> Given information:
* * * * * * * * *

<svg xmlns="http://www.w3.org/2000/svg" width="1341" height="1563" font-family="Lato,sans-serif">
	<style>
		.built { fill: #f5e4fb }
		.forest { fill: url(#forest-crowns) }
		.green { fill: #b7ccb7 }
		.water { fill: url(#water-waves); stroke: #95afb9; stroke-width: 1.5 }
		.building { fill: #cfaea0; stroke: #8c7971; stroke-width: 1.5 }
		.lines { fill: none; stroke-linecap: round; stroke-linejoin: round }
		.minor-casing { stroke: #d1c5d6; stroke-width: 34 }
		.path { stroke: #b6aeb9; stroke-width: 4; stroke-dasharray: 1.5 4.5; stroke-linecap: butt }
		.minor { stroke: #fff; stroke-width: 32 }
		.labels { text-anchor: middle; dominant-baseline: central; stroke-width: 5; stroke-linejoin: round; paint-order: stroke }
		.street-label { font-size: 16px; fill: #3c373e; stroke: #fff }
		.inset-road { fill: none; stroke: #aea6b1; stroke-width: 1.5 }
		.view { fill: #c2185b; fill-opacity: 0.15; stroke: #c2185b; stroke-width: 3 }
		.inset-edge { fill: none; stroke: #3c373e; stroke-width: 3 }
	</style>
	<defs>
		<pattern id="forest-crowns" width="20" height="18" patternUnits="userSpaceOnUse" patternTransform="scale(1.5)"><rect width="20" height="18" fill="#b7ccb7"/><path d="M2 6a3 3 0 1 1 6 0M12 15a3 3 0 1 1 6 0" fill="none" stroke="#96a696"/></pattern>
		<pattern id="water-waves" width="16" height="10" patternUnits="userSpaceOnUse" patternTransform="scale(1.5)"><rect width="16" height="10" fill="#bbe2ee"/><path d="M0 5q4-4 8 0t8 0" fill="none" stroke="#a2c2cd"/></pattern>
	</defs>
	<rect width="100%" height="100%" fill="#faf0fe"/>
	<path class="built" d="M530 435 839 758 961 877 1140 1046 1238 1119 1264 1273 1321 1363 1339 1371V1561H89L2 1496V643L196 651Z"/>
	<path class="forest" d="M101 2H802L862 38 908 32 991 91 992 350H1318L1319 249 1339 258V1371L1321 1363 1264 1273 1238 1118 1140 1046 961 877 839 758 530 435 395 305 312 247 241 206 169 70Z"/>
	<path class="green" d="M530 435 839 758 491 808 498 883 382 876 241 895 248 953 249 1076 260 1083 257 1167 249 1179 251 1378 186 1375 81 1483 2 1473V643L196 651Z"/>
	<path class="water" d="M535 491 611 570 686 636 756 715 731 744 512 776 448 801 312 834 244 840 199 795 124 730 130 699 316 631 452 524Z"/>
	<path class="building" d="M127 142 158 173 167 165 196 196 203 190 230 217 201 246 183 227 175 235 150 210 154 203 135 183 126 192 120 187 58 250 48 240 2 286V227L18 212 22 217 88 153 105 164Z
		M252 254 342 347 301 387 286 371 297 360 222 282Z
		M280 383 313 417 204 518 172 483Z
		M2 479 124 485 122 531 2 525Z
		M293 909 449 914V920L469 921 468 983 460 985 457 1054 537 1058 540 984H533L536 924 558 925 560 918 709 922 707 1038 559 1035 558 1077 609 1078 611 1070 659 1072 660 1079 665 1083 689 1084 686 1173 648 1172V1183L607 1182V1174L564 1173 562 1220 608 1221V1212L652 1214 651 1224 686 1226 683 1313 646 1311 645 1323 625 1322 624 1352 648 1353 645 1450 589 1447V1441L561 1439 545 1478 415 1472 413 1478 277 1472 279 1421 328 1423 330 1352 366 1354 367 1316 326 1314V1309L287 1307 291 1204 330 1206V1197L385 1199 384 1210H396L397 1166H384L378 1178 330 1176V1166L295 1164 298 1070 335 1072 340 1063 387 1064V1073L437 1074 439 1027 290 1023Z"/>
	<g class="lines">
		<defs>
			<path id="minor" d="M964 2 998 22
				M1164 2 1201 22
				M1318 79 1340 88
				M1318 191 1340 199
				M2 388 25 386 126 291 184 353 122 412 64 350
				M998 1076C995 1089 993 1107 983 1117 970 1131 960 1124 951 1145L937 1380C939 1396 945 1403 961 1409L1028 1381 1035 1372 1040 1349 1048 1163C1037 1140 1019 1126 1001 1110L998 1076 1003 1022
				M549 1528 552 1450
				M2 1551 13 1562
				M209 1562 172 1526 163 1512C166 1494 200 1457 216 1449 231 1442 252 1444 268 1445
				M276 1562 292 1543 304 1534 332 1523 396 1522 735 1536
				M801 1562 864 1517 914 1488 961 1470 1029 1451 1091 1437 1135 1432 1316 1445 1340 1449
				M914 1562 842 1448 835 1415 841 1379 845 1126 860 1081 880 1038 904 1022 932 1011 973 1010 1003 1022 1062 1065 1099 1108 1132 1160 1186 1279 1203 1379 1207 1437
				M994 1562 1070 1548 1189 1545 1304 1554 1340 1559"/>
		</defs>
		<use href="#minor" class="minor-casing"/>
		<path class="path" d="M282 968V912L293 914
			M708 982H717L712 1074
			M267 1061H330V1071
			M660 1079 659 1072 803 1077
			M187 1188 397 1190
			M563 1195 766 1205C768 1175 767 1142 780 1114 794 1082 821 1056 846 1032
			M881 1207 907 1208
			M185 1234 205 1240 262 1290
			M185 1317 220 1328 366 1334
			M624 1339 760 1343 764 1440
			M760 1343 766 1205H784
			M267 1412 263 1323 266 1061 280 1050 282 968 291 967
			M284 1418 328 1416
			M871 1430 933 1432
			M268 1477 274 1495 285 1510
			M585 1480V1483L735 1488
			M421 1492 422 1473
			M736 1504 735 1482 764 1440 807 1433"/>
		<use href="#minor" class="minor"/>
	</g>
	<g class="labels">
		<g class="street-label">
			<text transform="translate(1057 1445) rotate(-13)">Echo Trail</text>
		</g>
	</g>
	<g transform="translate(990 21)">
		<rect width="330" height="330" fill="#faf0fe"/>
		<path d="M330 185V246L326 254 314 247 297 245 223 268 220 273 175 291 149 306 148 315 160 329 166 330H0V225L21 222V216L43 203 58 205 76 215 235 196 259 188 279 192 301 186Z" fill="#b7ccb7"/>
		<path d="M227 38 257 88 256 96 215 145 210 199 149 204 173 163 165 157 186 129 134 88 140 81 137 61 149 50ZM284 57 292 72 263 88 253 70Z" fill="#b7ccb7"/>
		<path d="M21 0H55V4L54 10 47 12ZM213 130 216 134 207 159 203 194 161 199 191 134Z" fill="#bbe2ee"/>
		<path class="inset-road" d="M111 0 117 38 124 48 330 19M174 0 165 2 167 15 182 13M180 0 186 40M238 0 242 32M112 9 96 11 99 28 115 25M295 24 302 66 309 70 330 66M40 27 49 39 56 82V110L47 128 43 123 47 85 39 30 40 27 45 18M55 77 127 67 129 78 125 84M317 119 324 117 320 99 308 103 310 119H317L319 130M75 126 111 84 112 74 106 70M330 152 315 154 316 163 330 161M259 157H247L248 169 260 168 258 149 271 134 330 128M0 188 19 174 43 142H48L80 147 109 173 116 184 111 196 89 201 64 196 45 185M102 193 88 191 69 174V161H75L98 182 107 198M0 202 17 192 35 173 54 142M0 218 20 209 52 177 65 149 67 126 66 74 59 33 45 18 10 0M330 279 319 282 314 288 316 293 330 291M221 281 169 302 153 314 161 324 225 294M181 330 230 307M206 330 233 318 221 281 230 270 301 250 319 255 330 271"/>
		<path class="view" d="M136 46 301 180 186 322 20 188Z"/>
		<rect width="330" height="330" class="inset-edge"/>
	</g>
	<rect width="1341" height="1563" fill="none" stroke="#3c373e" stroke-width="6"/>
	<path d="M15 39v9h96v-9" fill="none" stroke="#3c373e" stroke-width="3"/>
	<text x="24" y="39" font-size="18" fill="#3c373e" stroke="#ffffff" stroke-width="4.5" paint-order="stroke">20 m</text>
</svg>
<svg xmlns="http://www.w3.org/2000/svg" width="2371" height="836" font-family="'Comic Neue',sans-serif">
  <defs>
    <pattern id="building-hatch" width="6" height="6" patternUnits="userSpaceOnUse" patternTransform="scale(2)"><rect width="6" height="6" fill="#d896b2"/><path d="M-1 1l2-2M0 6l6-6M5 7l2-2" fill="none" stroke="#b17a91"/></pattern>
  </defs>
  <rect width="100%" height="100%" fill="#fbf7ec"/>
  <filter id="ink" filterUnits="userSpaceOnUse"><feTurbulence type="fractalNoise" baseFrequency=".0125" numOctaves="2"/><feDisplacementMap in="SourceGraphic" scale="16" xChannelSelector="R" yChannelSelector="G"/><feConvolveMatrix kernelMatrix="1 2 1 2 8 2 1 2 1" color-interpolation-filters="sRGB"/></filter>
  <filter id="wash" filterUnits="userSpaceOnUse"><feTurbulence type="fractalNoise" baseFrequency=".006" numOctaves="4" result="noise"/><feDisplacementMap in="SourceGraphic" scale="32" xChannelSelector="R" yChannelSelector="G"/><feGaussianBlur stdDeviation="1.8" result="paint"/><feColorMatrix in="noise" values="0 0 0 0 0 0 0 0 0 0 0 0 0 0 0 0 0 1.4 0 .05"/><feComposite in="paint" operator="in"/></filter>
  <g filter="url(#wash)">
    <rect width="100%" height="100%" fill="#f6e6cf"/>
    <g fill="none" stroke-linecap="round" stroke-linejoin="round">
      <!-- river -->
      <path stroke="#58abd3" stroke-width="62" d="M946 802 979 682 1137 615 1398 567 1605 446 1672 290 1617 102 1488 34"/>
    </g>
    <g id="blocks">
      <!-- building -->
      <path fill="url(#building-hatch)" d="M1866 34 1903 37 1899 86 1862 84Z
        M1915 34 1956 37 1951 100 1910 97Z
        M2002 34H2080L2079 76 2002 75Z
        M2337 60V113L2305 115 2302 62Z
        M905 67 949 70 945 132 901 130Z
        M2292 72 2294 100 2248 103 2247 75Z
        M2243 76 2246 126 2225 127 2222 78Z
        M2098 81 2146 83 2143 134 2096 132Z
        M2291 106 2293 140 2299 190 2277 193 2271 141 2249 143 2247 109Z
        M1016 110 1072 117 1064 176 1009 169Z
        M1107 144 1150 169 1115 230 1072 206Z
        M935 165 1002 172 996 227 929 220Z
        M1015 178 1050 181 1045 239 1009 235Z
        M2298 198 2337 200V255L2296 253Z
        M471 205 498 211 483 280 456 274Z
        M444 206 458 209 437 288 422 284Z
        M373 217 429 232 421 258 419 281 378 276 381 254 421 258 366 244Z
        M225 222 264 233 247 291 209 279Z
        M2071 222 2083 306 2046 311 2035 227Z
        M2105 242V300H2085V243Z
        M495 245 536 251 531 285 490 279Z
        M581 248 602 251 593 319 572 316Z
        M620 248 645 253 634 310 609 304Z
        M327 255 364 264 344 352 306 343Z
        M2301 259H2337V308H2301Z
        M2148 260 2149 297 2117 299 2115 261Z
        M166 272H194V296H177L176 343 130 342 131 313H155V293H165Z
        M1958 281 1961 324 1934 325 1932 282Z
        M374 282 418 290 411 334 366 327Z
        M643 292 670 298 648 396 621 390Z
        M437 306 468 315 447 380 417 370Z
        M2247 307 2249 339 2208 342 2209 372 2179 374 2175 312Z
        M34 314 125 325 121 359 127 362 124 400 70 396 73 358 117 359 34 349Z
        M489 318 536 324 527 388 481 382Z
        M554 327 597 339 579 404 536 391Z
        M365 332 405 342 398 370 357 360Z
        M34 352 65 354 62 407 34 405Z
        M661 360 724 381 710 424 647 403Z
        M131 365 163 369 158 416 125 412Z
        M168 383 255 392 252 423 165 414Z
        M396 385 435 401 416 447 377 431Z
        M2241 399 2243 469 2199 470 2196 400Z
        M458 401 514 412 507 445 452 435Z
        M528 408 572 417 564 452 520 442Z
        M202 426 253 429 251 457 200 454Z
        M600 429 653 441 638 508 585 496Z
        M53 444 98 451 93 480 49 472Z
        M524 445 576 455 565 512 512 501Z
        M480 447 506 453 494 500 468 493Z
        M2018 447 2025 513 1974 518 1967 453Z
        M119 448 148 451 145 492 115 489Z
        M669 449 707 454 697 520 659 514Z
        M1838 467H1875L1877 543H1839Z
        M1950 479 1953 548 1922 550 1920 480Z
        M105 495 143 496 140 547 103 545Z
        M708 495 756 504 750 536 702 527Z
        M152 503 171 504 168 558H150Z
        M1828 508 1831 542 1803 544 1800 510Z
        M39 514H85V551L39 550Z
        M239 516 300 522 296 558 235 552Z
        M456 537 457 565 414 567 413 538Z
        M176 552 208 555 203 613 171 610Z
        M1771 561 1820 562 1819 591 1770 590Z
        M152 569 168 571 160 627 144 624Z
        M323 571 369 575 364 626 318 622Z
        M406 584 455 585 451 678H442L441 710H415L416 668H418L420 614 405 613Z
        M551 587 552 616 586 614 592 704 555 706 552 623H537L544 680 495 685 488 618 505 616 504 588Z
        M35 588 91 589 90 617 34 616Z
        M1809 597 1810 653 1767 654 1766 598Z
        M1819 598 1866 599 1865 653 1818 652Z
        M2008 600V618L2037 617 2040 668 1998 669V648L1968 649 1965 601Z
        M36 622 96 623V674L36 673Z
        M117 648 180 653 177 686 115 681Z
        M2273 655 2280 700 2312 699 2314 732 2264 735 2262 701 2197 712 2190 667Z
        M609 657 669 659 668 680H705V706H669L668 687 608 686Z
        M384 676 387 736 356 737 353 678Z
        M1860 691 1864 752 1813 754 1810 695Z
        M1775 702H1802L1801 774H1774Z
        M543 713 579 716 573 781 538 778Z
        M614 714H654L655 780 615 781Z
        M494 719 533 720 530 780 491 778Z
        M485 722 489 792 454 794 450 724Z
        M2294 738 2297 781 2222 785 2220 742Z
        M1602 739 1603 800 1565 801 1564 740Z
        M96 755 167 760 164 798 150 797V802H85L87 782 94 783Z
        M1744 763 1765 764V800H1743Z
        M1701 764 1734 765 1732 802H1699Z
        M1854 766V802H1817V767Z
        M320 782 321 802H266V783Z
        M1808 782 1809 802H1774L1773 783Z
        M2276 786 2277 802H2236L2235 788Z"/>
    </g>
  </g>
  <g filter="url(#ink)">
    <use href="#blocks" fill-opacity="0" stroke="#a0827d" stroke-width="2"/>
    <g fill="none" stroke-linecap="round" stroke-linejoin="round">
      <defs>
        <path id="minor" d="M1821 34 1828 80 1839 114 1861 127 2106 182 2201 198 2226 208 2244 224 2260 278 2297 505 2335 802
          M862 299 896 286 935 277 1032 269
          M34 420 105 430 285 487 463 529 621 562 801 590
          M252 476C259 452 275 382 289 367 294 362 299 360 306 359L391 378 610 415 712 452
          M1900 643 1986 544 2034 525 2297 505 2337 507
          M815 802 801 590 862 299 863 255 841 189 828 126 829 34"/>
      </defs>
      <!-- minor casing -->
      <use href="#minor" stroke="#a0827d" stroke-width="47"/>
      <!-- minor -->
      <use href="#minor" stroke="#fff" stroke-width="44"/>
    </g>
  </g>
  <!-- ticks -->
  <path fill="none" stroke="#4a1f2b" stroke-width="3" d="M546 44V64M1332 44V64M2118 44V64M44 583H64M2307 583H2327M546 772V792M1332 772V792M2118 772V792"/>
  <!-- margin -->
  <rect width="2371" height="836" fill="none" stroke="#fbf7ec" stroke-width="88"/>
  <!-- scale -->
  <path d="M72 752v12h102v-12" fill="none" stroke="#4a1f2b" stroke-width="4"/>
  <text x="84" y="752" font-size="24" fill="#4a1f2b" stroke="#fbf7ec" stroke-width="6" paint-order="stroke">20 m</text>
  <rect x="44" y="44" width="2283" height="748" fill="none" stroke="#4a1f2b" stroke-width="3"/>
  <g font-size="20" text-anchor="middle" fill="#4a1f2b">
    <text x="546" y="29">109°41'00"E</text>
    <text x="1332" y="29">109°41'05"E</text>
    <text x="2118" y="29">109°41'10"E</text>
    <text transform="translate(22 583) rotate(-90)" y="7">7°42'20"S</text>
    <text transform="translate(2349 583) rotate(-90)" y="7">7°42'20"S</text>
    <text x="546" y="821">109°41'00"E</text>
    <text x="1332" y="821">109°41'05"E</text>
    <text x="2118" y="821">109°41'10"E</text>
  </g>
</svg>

* * * * * * * * *

Count how many lines in the entries above hold the word "linecap". Give that number by itself.

> Solved problem: 4